PwC's 2022 Global Investor Survey reveals that effective corporate governance, greenhouse gas emissions reduction, and responsible supply chain practices have become paramount for investors when choosing businesses to support. Thus, a robust and positive ESG strategy is not only crucial for maintaining supply chain integrity but also for instilling confidence in your company.

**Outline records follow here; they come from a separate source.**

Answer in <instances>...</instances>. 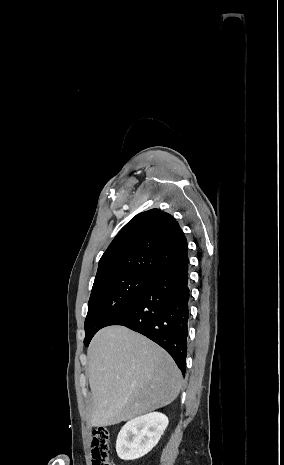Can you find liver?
<instances>
[{
  "label": "liver",
  "mask_w": 284,
  "mask_h": 465,
  "mask_svg": "<svg viewBox=\"0 0 284 465\" xmlns=\"http://www.w3.org/2000/svg\"><path fill=\"white\" fill-rule=\"evenodd\" d=\"M91 427L129 421L177 399L182 375L170 355L125 327H105L87 351Z\"/></svg>",
  "instance_id": "6515ba94"
}]
</instances>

Enhancing sustainability efforts allows businesses to improve supply chain visibility, minimising the risk of ESG non-compliance. A comprehensive overview of your supply network is essential to identifying potential ESG violations and achieving maximum sustainability.

Recent data from the US highlights the enforcement of the Uyghur Forced Labor Prevention Act (UFLPA), indicating that 13% of shipments were detained by the US Customs and Border Protection (CBP) and denied entry, with China accounting for the highest percentage (27%).

The significance of legislation's impact on supply chains is emphasised by the collective value of shipments stopped by the CBP between Q3 2022 and Q2 2023, amounting to US$1,024 million. The electronics, apparel (including footwear and textiles), and industrial and manufacturing materials industries were the most affected.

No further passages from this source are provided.